(Dataset items)

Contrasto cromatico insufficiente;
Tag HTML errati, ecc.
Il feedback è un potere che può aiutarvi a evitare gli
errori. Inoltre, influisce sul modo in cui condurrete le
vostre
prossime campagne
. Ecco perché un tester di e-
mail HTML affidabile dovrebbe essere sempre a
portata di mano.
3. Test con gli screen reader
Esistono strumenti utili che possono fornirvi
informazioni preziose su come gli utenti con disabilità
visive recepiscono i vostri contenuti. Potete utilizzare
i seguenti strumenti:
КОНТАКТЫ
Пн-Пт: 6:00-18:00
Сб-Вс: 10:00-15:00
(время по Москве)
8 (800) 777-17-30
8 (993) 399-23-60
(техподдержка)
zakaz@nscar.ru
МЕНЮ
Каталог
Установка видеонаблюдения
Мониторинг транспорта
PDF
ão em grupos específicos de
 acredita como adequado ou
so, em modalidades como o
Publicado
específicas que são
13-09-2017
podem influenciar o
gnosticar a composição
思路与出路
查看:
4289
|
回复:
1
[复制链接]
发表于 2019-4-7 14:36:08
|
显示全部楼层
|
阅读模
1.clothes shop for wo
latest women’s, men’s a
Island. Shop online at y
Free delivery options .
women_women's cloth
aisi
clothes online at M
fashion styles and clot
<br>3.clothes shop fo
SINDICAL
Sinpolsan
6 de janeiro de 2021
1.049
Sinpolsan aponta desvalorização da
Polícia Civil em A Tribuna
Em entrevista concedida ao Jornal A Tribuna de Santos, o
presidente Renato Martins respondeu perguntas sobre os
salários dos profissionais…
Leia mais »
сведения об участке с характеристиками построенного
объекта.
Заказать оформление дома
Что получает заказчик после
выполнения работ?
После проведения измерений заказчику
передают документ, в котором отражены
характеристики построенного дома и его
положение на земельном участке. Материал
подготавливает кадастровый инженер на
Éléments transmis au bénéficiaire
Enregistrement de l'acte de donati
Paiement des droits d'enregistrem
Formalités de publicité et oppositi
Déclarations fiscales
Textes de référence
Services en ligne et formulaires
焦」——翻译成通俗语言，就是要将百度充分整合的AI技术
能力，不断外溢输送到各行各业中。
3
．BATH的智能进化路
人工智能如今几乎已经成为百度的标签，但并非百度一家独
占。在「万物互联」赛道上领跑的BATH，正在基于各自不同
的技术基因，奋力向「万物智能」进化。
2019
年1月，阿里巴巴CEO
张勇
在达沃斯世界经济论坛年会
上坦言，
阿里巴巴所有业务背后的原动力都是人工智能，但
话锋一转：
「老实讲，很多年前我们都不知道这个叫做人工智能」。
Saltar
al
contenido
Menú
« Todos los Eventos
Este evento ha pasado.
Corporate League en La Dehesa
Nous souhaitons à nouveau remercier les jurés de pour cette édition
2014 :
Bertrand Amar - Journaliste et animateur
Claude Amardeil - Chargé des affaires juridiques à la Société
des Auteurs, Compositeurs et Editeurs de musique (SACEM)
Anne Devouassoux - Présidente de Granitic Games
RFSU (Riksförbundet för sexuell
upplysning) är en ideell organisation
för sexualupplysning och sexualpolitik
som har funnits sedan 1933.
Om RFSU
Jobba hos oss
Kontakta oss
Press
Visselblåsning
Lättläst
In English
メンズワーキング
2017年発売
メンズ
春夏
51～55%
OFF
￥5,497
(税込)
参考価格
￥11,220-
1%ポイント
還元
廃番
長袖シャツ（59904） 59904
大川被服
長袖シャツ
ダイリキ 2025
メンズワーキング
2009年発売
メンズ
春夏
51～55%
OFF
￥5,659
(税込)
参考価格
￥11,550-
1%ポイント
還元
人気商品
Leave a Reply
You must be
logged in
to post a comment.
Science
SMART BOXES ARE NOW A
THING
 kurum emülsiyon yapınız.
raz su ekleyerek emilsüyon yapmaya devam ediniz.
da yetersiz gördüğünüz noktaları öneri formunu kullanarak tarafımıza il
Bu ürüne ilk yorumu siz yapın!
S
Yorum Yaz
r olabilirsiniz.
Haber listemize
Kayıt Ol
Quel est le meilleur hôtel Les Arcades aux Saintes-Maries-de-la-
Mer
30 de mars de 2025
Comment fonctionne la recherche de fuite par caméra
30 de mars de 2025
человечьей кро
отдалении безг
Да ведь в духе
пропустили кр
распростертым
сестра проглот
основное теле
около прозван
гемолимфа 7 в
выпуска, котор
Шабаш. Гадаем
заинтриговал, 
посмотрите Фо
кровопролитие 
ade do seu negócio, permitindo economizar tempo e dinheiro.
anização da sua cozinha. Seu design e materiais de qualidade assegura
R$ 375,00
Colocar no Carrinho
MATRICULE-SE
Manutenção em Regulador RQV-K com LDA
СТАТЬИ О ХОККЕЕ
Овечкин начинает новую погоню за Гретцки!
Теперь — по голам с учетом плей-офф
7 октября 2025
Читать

> _What the task asks_
Looking at the records above, work out how many lines include the word "Tribuna", then give that number by itself.

> _Written reply_
2